Extracted records
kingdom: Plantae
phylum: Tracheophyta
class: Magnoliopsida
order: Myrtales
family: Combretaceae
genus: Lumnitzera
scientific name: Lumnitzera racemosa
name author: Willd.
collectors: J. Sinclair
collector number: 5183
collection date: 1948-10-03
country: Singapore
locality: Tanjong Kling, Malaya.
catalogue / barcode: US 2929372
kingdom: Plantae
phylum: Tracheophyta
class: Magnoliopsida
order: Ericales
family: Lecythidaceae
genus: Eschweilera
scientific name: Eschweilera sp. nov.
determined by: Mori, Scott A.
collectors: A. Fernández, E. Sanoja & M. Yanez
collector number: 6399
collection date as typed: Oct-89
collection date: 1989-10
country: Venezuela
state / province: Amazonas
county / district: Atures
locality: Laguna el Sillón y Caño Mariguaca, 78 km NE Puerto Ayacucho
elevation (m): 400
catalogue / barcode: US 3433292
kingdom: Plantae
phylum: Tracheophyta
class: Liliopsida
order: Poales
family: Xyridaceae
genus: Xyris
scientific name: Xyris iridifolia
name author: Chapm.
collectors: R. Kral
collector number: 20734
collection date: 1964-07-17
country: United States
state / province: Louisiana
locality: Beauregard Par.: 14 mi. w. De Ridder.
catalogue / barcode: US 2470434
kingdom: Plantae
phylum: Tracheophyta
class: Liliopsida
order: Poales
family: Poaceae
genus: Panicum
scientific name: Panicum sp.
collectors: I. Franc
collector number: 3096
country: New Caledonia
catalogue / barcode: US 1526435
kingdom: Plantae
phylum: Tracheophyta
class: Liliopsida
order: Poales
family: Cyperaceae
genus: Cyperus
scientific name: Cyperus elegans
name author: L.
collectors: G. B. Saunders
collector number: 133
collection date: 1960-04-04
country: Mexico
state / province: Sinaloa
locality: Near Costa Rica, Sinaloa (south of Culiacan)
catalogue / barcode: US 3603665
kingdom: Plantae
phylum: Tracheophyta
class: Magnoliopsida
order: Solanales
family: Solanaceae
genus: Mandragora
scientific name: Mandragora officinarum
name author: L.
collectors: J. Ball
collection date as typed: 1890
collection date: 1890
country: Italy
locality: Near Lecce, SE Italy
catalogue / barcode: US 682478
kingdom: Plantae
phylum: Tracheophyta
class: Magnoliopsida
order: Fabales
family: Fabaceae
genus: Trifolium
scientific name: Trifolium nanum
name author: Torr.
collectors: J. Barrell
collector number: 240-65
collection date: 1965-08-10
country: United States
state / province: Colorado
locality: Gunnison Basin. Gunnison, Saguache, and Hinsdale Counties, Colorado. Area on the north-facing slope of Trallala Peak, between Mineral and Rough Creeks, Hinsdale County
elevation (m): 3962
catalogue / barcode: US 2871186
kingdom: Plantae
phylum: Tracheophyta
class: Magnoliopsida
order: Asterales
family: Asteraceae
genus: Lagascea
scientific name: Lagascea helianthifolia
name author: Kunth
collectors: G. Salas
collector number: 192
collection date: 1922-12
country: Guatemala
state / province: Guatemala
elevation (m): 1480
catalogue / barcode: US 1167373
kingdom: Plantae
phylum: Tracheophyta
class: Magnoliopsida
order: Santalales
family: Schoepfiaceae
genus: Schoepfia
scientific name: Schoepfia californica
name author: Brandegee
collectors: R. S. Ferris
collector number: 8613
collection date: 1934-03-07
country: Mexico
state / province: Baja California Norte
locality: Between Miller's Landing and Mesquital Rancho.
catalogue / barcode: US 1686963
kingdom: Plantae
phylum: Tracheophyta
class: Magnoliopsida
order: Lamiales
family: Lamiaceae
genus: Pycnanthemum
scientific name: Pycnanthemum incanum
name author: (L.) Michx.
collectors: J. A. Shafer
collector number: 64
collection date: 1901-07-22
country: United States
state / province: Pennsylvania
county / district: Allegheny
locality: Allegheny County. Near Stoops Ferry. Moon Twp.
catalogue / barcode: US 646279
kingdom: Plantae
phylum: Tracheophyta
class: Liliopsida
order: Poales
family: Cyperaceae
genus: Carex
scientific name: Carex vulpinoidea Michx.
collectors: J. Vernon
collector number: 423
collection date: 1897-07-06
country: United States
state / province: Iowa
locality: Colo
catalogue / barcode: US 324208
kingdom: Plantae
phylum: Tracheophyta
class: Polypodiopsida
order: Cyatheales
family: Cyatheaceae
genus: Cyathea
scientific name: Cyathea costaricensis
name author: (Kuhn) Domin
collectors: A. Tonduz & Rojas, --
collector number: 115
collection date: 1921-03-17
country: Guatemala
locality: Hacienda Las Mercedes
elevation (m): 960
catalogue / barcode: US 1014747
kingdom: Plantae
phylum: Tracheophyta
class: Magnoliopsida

WRITTEN EXERCISE:
Reproduce all of the data above verbatim, line for line, without omitting or altering anything.

WRITTEN ANSWER:
kingdom: Plantae
phylum: Tracheophyta
class: Magnoliopsida
order: Myrtales
family: Combretaceae
genus: Lumnitzera
scientific name: Lumnitzera racemosa
name author: Willd.
collectors: J. Sinclair
collector number: 5183
collection date: 1948-10-03
country: Singapore
locality: Tanjong Kling, Malaya.
catalogue / barcode: US 2929372
kingdom: Plantae
phylum: Tracheophyta
class: Magnoliopsida
order: Ericales
family: Lecythidaceae
genus: Eschweilera
scientific name: Eschweilera sp. nov.
determined by: Mori, Scott A.
collectors: A. Fernández, E. Sanoja & M. Yanez
collector number: 6399
collection date as typed: Oct-89
collection date: 1989-10
country: Venezuela
state / province: Amazonas
county / district: Atures
locality: Laguna el Sillón y Caño Mariguaca, 78 km NE Puerto Ayacucho
elevation (m): 400
catalogue / barcode: US 3433292
kingdom: Plantae
phylum: Tracheophyta
class: Liliopsida
order: Poales
family: Xyridaceae
genus: Xyris
scientific name: Xyris iridifolia
name author: Chapm.
collectors: R. Kral
collector number: 20734
collection date: 1964-07-17
country: United States
state / province: Louisiana
locality: Beauregard Par.: 14 mi. w. De Ridder.
catalogue / barcode: US 2470434
kingdom: Plantae
phylum: Tracheophyta
class: Liliopsida
order: Poales
family: Poaceae
genus: Panicum
scientific name: Panicum sp.
collectors: I. Franc
collector number: 3096
country: New Caledonia
catalogue / barcode: US 1526435
kingdom: Plantae
phylum: Tracheophyta
class: Liliopsida
order: Poales
family: Cyperaceae
genus: Cyperus
scientific name: Cyperus elegans
name author: L.
collectors: G. B. Saunders
collector number: 133
collection date: 1960-04-04
country: Mexico
state / province: Sinaloa
locality: Near Costa Rica, Sinaloa (south of Culiacan)
catalogue / barcode: US 3603665
kingdom: Plantae
phylum: Tracheophyta
class: Magnoliopsida
order: Solanales
family: Solanaceae
genus: Mandragora
scientific name: Mandragora officinarum
name author: L.
collectors: J. Ball
collection date as typed: 1890
collection date: 1890
country: Italy
locality: Near Lecce, SE Italy
catalogue / barcode: US 682478
kingdom: Plantae
phylum: Tracheophyta
class: Magnoliopsida
order: Fabales
family: Fabaceae
genus: Trifolium
scientific name: Trifolium nanum
name author: Torr.
collectors: J. Barrell
collector number: 240-65
collection date: 1965-08-10
country: United States
state / province: Colorado
locality: Gunnison Basin. Gunnison, Saguache, and Hinsdale Counties, Colorado. Area on the north-facing slope of Trallala Peak, between Mineral and Rough Creeks, Hinsdale County
elevation (m): 3962
catalogue / barcode: US 2871186
kingdom: Plantae
phylum: Tracheophyta
class: Magnoliopsida
order: Asterales
family: Asteraceae
genus: Lagascea
scientific name: Lagascea helianthifolia
name author: Kunth
collectors: G. Salas
collector number: 192
collection date: 1922-12
country: Guatemala
state / province: Guatemala
elevation (m): 1480
catalogue / barcode: US 1167373
kingdom: Plantae
phylum: Tracheophyta
class: Magnoliopsida
order: Santalales
family: Schoepfiaceae
genus: Schoepfia
scientific name: Schoepfia californica
name author: Brandegee
collectors: R. S. Ferris
collector number: 8613
collection date: 1934-03-07
country: Mexico
state / province: Baja California Norte
locality: Between Miller's Landing and Mesquital Rancho.
catalogue / barcode: US 1686963
kingdom: Plantae
phylum: Tracheophyta
class: Magnoliopsida
order: Lamiales
family: Lamiaceae
genus: Pycnanthemum
scientific name: Pycnanthemum incanum
name author: (L.) Michx.
collectors: J. A. Shafer
collector number: 64
collection date: 1901-07-22
country: United States
state / province: Pennsylvania
county / district: Allegheny
locality: Allegheny County. Near Stoops Ferry. Moon Twp.
catalogue / barcode: US 646279
kingdom: Plantae
phylum: Tracheophyta
class: Liliopsida
order: Poales
family: Cyperaceae
genus: Carex
scientific name: Carex vulpinoidea Michx.
collectors: J. Vernon
collector number: 423
collection date: 1897-07-06
country: United States
state / province: Iowa
locality: Colo
catalogue / barcode: US 324208
kingdom: Plantae
phylum: Tracheophyta
class: Polypodiopsida
order: Cyatheales
family: Cyatheaceae
genus: Cyathea
scientific name: Cyathea costaricensis
name author: (Kuhn) Domin
collectors: A. Tonduz & Rojas, --
collector number: 115
collection date: 1921-03-17
country: Guatemala
locality: Hacienda Las Mercedes
elevation (m): 960
catalogue / barcode: US 1014747
kingdom: Plantae
phylum: Tracheophyta
class: Magnoliopsida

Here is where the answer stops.